DATA FOR THE TASK

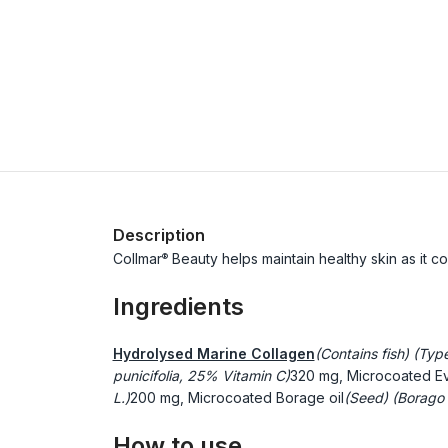
Description
Collmar
Beauty helps maintain healthy skin as it con
®
Ingredients
Hydrolysed Marine Collagen
(Contains fish) (Typ
punicifolia, 25% Vitamin C)
320 mg, Microcoated Ev
L.)
200 mg, Microcoated Borage oil
(Seed) (Borago o
How to use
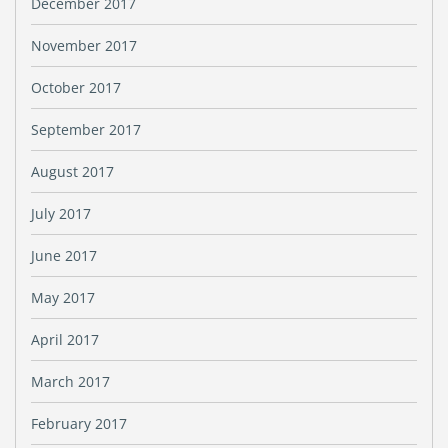
December 2017
November 2017
October 2017
September 2017
August 2017
July 2017
June 2017
May 2017
April 2017
March 2017
February 2017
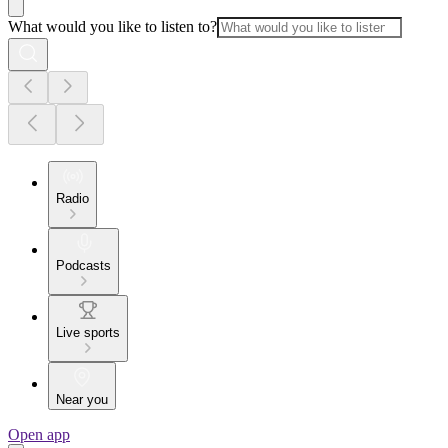
What would you like to listen to?
Radio
Podcasts
Live sports
Near you
Open app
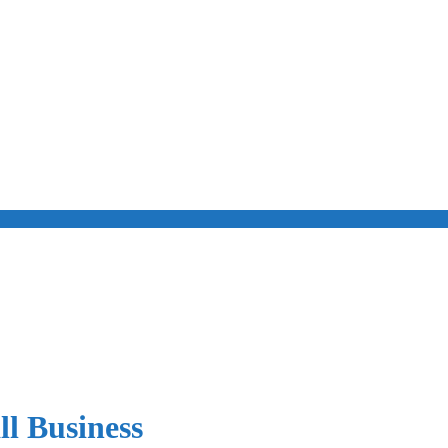
l Business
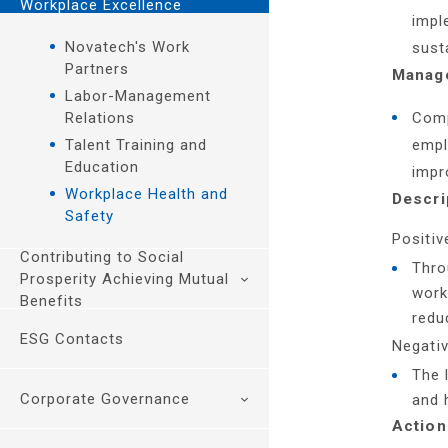
Workplace Excellence
Environmental
Management
Management and
impl
Management
Association
Responsible
Novatech's Work
sust
Climate Change and
Participation
Procurement
Partners
Manage
Greenhouse Gas
Customer Relationship
Labor-Management
Management
Management
Relations
Comp
Energy Management
Customer Health and
Talent Training and
empl
Water Resources and
Safety
Education
impr
Waste Management
Workplace Health and
Descri
Safety
Positiv
Contributing to Social
Thro
Prosperity Achieving Mutual
work
Benefits
redu
ESG Contacts
Education Foundation
Negativ
Sustainable Value
The 
Creation
Corporate Governance
and 
Preserve Cultural
Action
Heritage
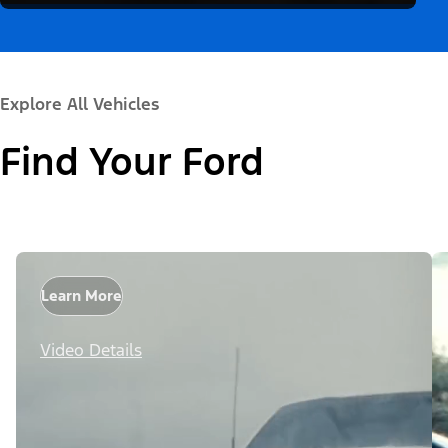
Explore All Vehicles
Find Your Ford
Learn More
Video Details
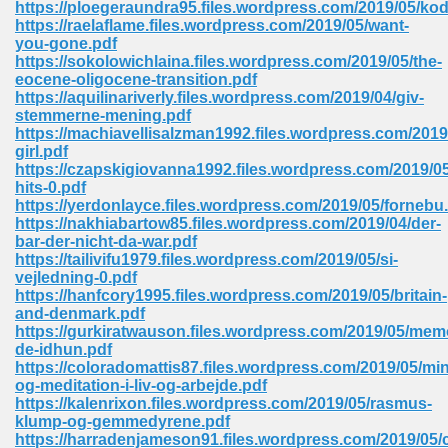
https://ploegeraundra95.files.wordpress.com/2019/05/ko
 74
https://raelaflame.files.wordpress.com/2019/05/want-
you-gone.pdf
https://sokolowichlaina.files.wordpress.com/2019/05/the-
eocene-oligocene-transition.pdf
https://aquilinariverly.files.wordpress.com/2019/04/giv-
stemmerne-mening.pdf
https://machiavellisalzman1992.files.wordpress.com/201
tration Required 364
girl.pdf
https://czapskigiovanna1992.files.wordpress.com/2019/05
hits-0.pdf
https://yerdonlayce.files.wordpress.com/2019/05/fornebu
https://nakhiabartow85.files.wordpress.com/2019/04/der-
bar-der-nicht-da-war.pdf
https://tailivifu1979.files.wordpress.com/2019/05/si-
vejledning-0.pdf
https://hanfcory1995.files.wordpress.com/2019/05/britain-
and-denmark.pdf
127
https://gurkiratwauson.files.wordpress.com/2019/05/mem
de-idhun.pdf
https://coloradomattis87.files.wordpress.com/2019/05/mi
og-meditation-i-liv-og-arbejde.pdf
ormat 570
https://kalenrixon.files.wordpress.com/2019/05/rasmus-
klump-og-gemmedyrene.pdf
https://harradenjameson91.files.wordpress.com/2019/05/c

PROBLEM TO SOLVE
Transcribe the text from all of the records above line for line, and leave the pictures out of your answer.

YOUR RESPONSE
Description
Collmar
Beauty helps maintain healthy skin as it con
®
Ingredients
Hydrolysed Marine Collagen
(Contains fish) (Typ
punicifolia, 25% Vitamin C)
320 mg, Microcoated Ev
L.)
200 mg, Microcoated Borage oil
(Seed) (Borago o
How to use
December 2017
November 2017
October 2017
September 2017
August 2017
July 2017
June 2017
May 2017
April 2017
March 2017
February 2017
What would you like to listen to?
Radio
Podcasts
Live sports
Near you
Open app
l Business
Workplace Excellence
Environmental
Management
Management and
impl
Management
Association
Responsible
Novatech's Work
sust
Climate Change and
Participation
Procurement
Partners
Manage
Greenhouse Gas
Customer Relationship
Labor-Management
Management
Management
Relations
Comp
Energy Management
Customer Health and
Talent Training and
empl
Water Resources and
Safety
Education
impr
Waste Management
Workplace Health and
Descri
Safety
Positiv
Contributing to Social
Thro
Prosperity Achieving Mutual
work
Benefits
redu
ESG Contacts
Education Foundation
Negativ
Sustainable Value
The 
Creation
Corporate Governance
and 
Preserve Cultural
Action
Heritage
Explore All Vehicles
Find Your Ford
Learn More
Video Details
https://ploegeraundra95.files.wordpress.com/2019/05/ko
 74
https://raelaflame.files.wordpress.com/2019/05/want-
you-gone.pdf
https://sokolowichlaina.files.wordpress.com/2019/05/the-
eocene-oligocene-transition.pdf
https://aquilinariverly.files.wordpress.com/2019/04/giv-
stemmerne-mening.pdf
https://machiavellisalzman1992.files.wordpress.com/201
tration Required 364
girl.pdf
https://czapskigiovanna1992.files.wordpress.com/2019/05
hits-0.pdf
https://yerdonlayce.files.wordpress.com/2019/05/fornebu
https://nakhiabartow85.files.wordpress.com/2019/04/der-
bar-der-nicht-da-war.pdf
https://tailivifu1979.files.wordpress.com/2019/05/si-
vejledning-0.pdf
https://hanfcory1995.files.wordpress.com/2019/05/britain-
and-denmark.pdf
127
https://gurkiratwauson.files.wordpress.com/2019/05/mem
de-idhun.pdf
https://coloradomattis87.files.wordpress.com/2019/05/mi
og-meditation-i-liv-og-arbejde.pdf
ormat 570
https://kalenrixon.files.wordpress.com/2019/05/rasmus-
klump-og-gemmedyrene.pdf
https://harradenjameson91.files.wordpress.com/2019/05/c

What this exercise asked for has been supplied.